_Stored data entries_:
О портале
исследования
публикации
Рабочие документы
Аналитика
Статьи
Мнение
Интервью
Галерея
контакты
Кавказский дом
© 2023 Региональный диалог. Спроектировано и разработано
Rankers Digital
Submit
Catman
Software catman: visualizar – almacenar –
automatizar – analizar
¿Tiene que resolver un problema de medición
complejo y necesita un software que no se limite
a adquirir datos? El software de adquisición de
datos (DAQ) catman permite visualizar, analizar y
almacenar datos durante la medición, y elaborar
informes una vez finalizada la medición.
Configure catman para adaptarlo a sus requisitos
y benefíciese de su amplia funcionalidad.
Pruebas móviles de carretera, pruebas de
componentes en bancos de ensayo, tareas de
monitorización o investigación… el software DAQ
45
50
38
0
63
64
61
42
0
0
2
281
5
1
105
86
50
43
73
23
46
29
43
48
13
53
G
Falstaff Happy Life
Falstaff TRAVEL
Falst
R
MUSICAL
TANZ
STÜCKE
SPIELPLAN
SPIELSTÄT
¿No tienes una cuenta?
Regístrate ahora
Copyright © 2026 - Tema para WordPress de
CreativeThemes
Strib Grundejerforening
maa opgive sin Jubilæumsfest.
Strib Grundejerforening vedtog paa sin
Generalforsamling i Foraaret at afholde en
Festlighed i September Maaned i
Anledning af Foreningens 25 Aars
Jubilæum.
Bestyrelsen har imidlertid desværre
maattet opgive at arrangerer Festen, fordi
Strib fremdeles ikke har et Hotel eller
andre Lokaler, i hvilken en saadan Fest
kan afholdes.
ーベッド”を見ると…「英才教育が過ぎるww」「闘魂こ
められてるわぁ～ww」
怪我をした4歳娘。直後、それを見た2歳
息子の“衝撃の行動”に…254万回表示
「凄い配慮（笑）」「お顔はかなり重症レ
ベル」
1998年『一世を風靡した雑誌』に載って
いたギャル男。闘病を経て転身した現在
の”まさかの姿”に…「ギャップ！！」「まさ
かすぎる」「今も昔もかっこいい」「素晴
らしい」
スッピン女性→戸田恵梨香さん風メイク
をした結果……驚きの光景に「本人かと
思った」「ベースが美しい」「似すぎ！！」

_Job_:
Rewrite every line of the entries above as a numbered list, omitting any blank lines.

_Reply to the task_:
1. О портале
2. исследования
3. публикации
4. Рабочие документы
5. Аналитика
6. Статьи
7. Мнение
8. Интервью
9. Галерея
10. контакты
11. Кавказский дом
12. © 2023 Региональный диалог. Спроектировано и разработано
13. Rankers Digital
14. Submit
15. Catman
16. Software catman: visualizar – almacenar –
17. automatizar – analizar
18. ¿Tiene que resolver un problema de medición
19. complejo y necesita un software que no se limite
20. a adquirir datos? El software de adquisición de
21. datos (DAQ) catman permite visualizar, analizar y
22. almacenar datos durante la medición, y elaborar
23. informes una vez finalizada la medición.
24. Configure catman para adaptarlo a sus requisitos
25. y benefíciese de su amplia funcionalidad.
26. Pruebas móviles de carretera, pruebas de
27. componentes en bancos de ensayo, tareas de
28. monitorización o investigación… el software DAQ
29. 45
30. 50
31. 38
32. 0
33. 63
34. 64
35. 61
36. 42
37. 0
38. 0
39. 2
40. 281
41. 5
42. 1
43. 105
44. 86
45. 50
46. 43
47. 73
48. 23
49. 46
50. 29
51. 43
52. 48
53. 13
54. 53
55. G
56. Falstaff Happy Life
57. Falstaff TRAVEL
58. Falst
59. R
60. MUSICAL
61. TANZ
62. STÜCKE
63. SPIELPLAN
64. SPIELSTÄT
65. ¿No tienes una cuenta?
66. Regístrate ahora
67. Copyright © 2026 - Tema para WordPress de
68. CreativeThemes
69. Strib Grundejerforening
70. maa opgive sin Jubilæumsfest.
71. Strib Grundejerforening vedtog paa sin
72. Generalforsamling i Foraaret at afholde en
73. Festlighed i September Maaned i
74. Anledning af Foreningens 25 Aars
75. Jubilæum.
76. Bestyrelsen har imidlertid desværre
77. maattet opgive at arrangerer Festen, fordi
78. Strib fremdeles ikke har et Hotel eller
79. andre Lokaler, i hvilken en saadan Fest
80. kan afholdes.
81. ーベッド”を見ると…「英才教育が過ぎるww」「闘魂こ
82. められてるわぁ～ww」
83. 怪我をした4歳娘。直後、それを見た2歳
84. 息子の“衝撃の行動”に…254万回表示
85. 「凄い配慮（笑）」「お顔はかなり重症レ
86. ベル」
87. 1998年『一世を風靡した雑誌』に載って
88. いたギャル男。闘病を経て転身した現在
89. の”まさかの姿”に…「ギャップ！！」「まさ
90. かすぎる」「今も昔もかっこいい」「素晴
91. らしい」
92. スッピン女性→戸田恵梨香さん風メイク
93. をした結果……驚きの光景に「本人かと
94. 思った」「ベースが美しい」「似すぎ！！」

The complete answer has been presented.